This approach to studying evolution takes advantage of the establishment of replicate microcosms maintained under defined environmental conditions that select for strains with increased fitness. Given the rapidity of microbial growth, these microcosms can be maintained for thousands of generations. Because microbes can be cryopreserved, entire communities can be saved as a living “fossil record”. These can be resuscitated later to investigate a posteriori key parameters such as fitness or diversity through time and across replicates. In the past two decades, experimental evolution using microbial systems has led to tremendous insight regarding numerous topics such as the rate and tempo of evolution, the repeatability of evolution, factors influencing ecological diversification, and the effect of productivity and disturbance on diversity, etc. (For an excellent review, see Lenski & Elena, 2003.) In short, experimental evolution of microbial populations allows “big questions” to be addressed in an experimentally tractable system amenable to hypothesis testing.
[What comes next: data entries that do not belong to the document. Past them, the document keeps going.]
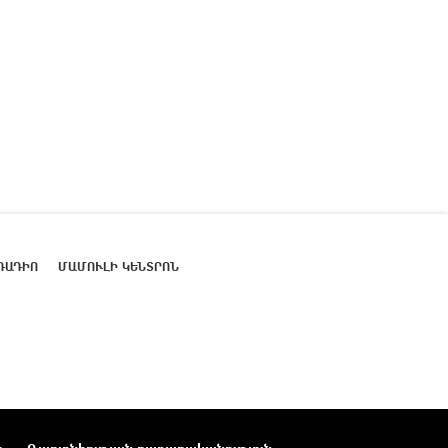
ՌԱԴԻՈ
ՄԱՄՈՒԼԻ ԿԵՆՏՐՈՆ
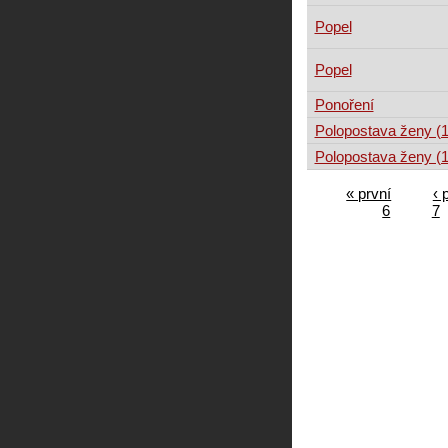
Popel
Popel
Ponoření
Polopostava ženy (
Polopostava ženy (
« první
‹ 
6
7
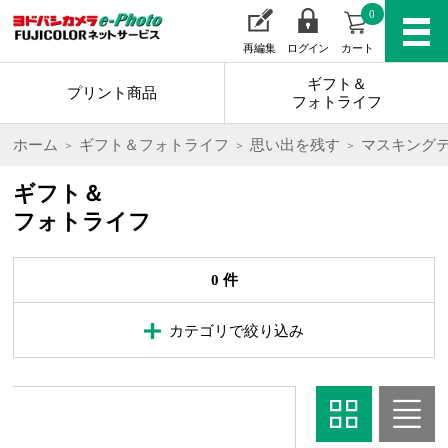
0
再編集
ログイン
カート
ギフト＆
プリント商品
フォトライフ
ホーム
ギフト＆フォトライフ
思い出を残す
マスキング
ギフト＆
フォトライフ
0 件
カテゴリで絞り込み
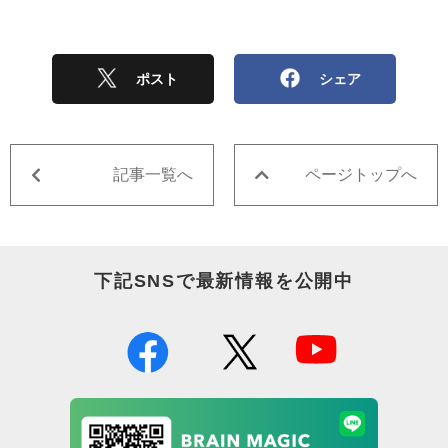
ポスト
シェア
記事一覧へ
ページトップへ
下記SNSで最新情報を公開中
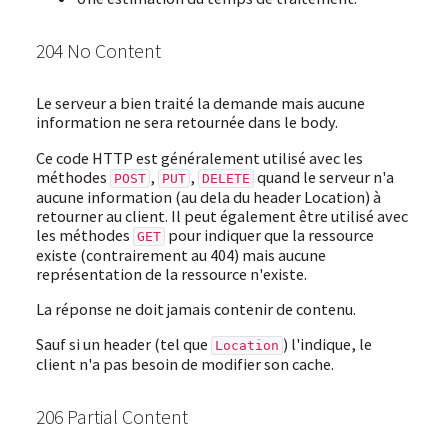
204 No Content
Le serveur a bien traité la demande mais aucune
information ne sera retournée dans le body.
Ce code HTTP est généralement utilisé avec les
méthodes
,
,
quand le serveur n'a
POST
PUT
DELETE
aucune information (au dela du header Location) à
retourner au client. Il peut également être utilisé avec
les méthodes
pour indiquer que la ressource
GET
existe (contrairement au 404) mais aucune
représentation de la ressource n'existe.
La réponse ne doit jamais contenir de contenu.
Sauf si un header (tel que
) l'indique, le
Location
client n'a pas besoin de modifier son cache.
206 Partial Content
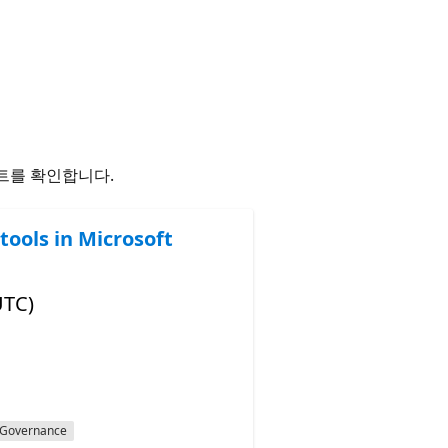
트를 확인합니다.
tools in Microsoft
UTC)
Governance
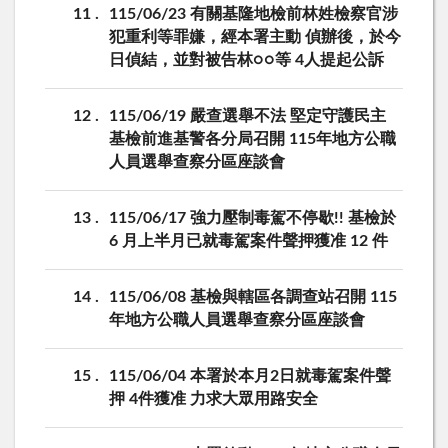
11
115/06/23 有關基隆地檢前林姓檢察官涉
犯重利等罪嫌，經本署主動 偵辦後，於今
日偵結，並對被告林○○等 4人提起公訴
12
115/06/19 嚴查選舉不法 堅定守護民主
基檢前進基警各分局召開 115年地方公職
人員選舉查察分區座談會
13
115/06/17 強力壓制毒駕不停歇!! 基檢於
6 月上半月已就毒駕案件聲押獲准 12 件
14
115/06/08 基檢與轄區各調查站召開 115
年地方公職人員選舉查察分區座談會
15
115/06/04 本署於本月2日就毒駕案件聲
押 4件獲准 力求大眾用路安全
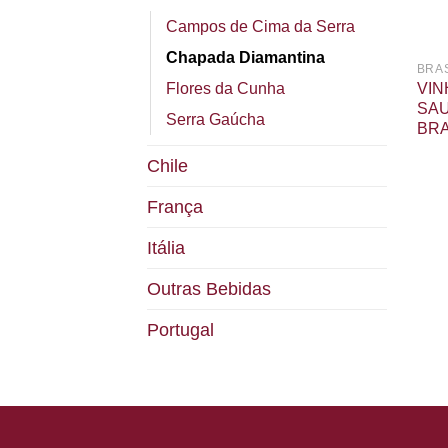
Campos de Cima da Serra
Chapada Diamantina
BRAS
Flores da Cunha
VIN
SAU
Serra Gaúcha
BRA
Chile
França
Itália
Outras Bebidas
Portugal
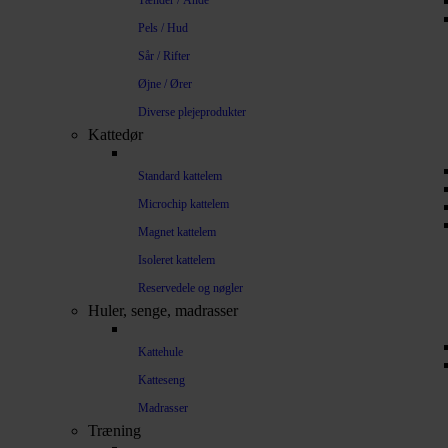
Tænder / Ånde
Pels / Hud
Sår / Rifter
Øjne / Ører
Diverse plejeprodukter
Kattedør
Standard kattelem
Microchip kattelem
Magnet kattelem
Isoleret kattelem
Reservedele og nøgler
Huler, senge, madrasser
Kattehule
Katteseng
Madrasser
Træning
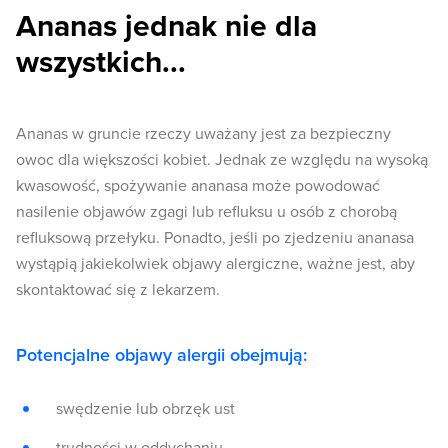
Ananas jednak nie dla
wszystkich...
Ananas w gruncie rzeczy uważany jest za bezpieczny
owoc dla większości kobiet. Jednak ze względu na wysoką
kwasowość, spożywanie ananasa może powodować
nasilenie objawów zgagi lub refluksu u osób z chorobą
refluksową przełyku. Ponadto, jeśli po zjedzeniu ananasa
wystąpią jakiekolwiek objawy alergiczne, ważne jest, aby
skontaktować się z lekarzem.
Potencjalne objawy alergii obejmują:
swędzenie lub obrzęk ust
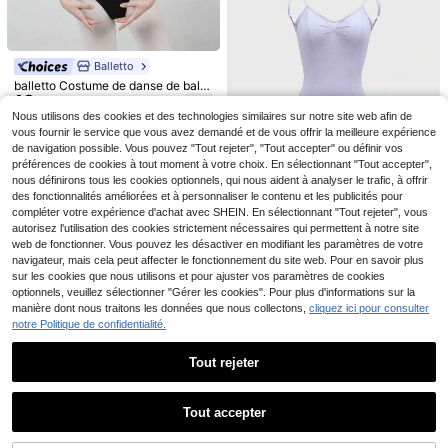
1 pièce Jupe à paillettes pour femm
9
e, foulard de hanche brillant pour da
,47€
nse du ventre avec franges, jupe en
veloppante de carnaval, robe de soi
Clients très fidèles
Balletto
rée, jupe enveloppante sexy pour d
anse du ventre et sport d'automne
balletto Costume de danse de balle
13
t à manches courtes pour femmes a
Costume de cosplay complet pour f
,79€
dultes, body de gymnastique noir, t
36
emme, ensemble, adapté pour Hallo
Nous utilisons des cookies et des technologies similaires sur notre site web afin de
,85€
enue d'entraînement, tenue de dan
ween
vous fournir le service que vous avez demandé et de vous offrir la meilleure expérience
se professionnelle, tenue de sport
de navigation possible. Vous pouvez "Tout rejeter", "Tout accepter" ou définir vos
d'automne
préférences de cookies à tout moment à votre choix. En sélectionnant "Tout accepter",
nous définirons tous les cookies optionnels, qui nous aident à analyser le trafic, à offrir
4
des fonctionnalités améliorées et à personnaliser le contenu et les publicités pour
compléter votre expérience d'achat avec SHEIN. En sélectionnant "Tout rejeter", vous
Économiser 0,53€
autorisez l'utilisation des cookies strictement nécessaires qui permettent à notre site
Balletto
web de fonctionner. Vous pouvez les désactiver en modifiant les paramètres de votre
balletto Justaucorps de danse pour
navigateur, mais cela peut affecter le fonctionnement du site web. Pour en savoir plus
15
la performance et l'entraînement, e
sur les cookies que nous utilisons et pour ajuster vos paramètres de cookies
,32€
-3%
15,85€
ntrejambe haute avec bretelles régl
optionnels, veuillez sélectionner "Gérer les cookies". Pour plus d'informations sur la
ables, combinaison amincissante c
manière dont nous traitons les données que nous collectons,
cliquez ici pour consulter
orps entier pour adultes, sports de p
notre Politique de confidentialité.
rintemps et d'automne
4
Tout rejeter
Menodora SHEIN Sport
The Box of Toys Store
Afficher les articles similaires en stock dans '
44 (XL)
'
Voir tout
Menodora SHEIN Sport Jupe de spo
Costume rose Madrid pour femme :
Tout accepter
9
44
rt asymétrique à ourlet transparent
robe, foulard, sac à main et châle ✅
,68€
Dès
,43€
Désolés, ce produit est épuisé.
DonsGirl Léotard de ballet pour fem
en maille unicolore pour le ballet et l
Livraison en 24/48 h en Espagne (p
23
mes, col volant avec bordure en de
a danse de pole
éninsule) - Déguisements pour fem
,59€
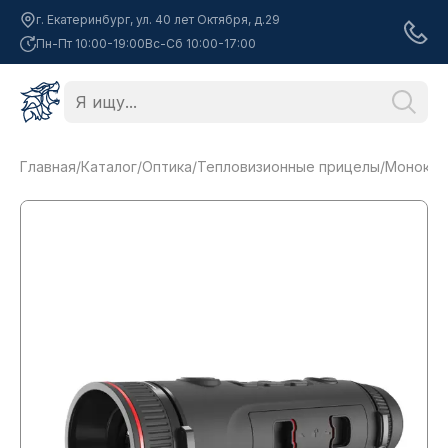
г. Екатеринбург, ул. 40 лет Октября, д.29
Пн-Пт 10:00-19:00
Вс-Сб 10:00-17:00
Главная
/
Каталог
/
Оптика
/
Тепловизионные прицелы
/
Монокул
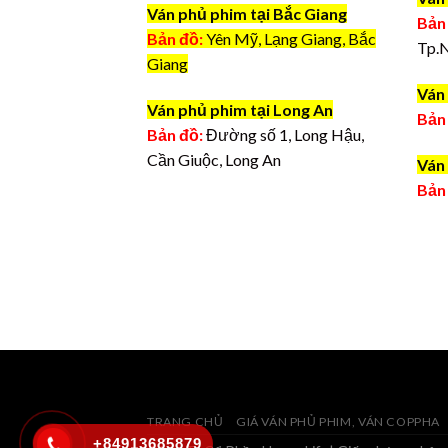
Ván phủ phim tại Bắc Giang
Bản
Bản đồ:
Yên Mỹ, Lạng Giang, Bắc
Tp.
Giang
Ván 
Ván phủ phim tại Long An
Bản
Bản đồ:
Đường số 1, Long Hậu,
Cần Giuộc, Long An
Ván 
Bản
TRANG CHỦ
GIÁ VÁN PHỦ PHIM, VÁN COPPHA
+84913685879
Let’s address a seemingly very different question. Biological systems are composed of modules of interacting components that perform various particular functions, each module being knitted together into larger and larger networks. (For a fantastic perspective on modularity, see Hartwell et al., 1999.) Given this ‘everything-is-connected’/6-degrees-of-Kevin-Bacon view, how can the output of biological systems be improved through modifications to individual components – either by researchers or by natural selection? Metabolic engineering has labored to generate super-bugs out of bacterial strains, but only rarely have the end results been as glorious as imagined. Why not? What are the limiting factors in a system in order to achieve increased performance in an industrial or evolutionary setting? The usual approaches to understanding intact biological systems fall into two categories: compare an organism’s response to a perturbation of its environment, or perturb the genome (often with knockout mutations) and compare mutant to wild-type. Obviously, much has been learned using these two broad approaches, but neither address how to make a ‘better’ cell…
From an evolutionary perspective, fitness – the relative competitive ability of one cell type versus others in the population – is the fundamental parameter that determines which organisms increase their numbers in a population. From a physiological perspective, fitness is critical because it integrates all cellular processes relevant to the environment in question. Fitness is the key link to the two perspectives…
Experimental evolution results in strains naturally selected for increased fitness in the environment defined by the experimenter. Thus, comparison of the evolved lines that result from experimental evolution to their ancestor (or other evolved lines) offers a window into what it takes to become better in that very environment. Therefore, the genetic basis of improved fitness links evolutionary dynamics to the underlying physiological changes.
Evolutionary systems biology
Powerful new functional genomics approaches can now be applied to address the physiology of adaptation in a system-wide manner. These allow one to address in a broad, top-down fashion what physiological changes have occurred in strains with increased fitness, and whether different populations have happened across the same phenotypic solutions to adaptation – and use these as clues as to the underlying beneficial mutations. Alternatively, methods for detecting mutations or genomic rearrangements are beginning to become available to allow a bottom-up approach – find the mutations first, and then determine if they affect fitness, and then why. It is an exciting time to be involved in microbial evolution!
In summary, this approach sees experimental evolution as a window into larger questions of bacterial evolution and physiology. On one level, microbial experimental systems provide the means to test general evolutionary theory. On another level, fitness necessarily integrates myriad aspects of cell physiology. Beneficial mutations are naturally-selected perturbations of the ancestral state of the system that result in improved performance under the defined environment. Thus, experimental evolution opens the door to connecting the biochemical complexity inside of individual cells with the ecological complexity within populations.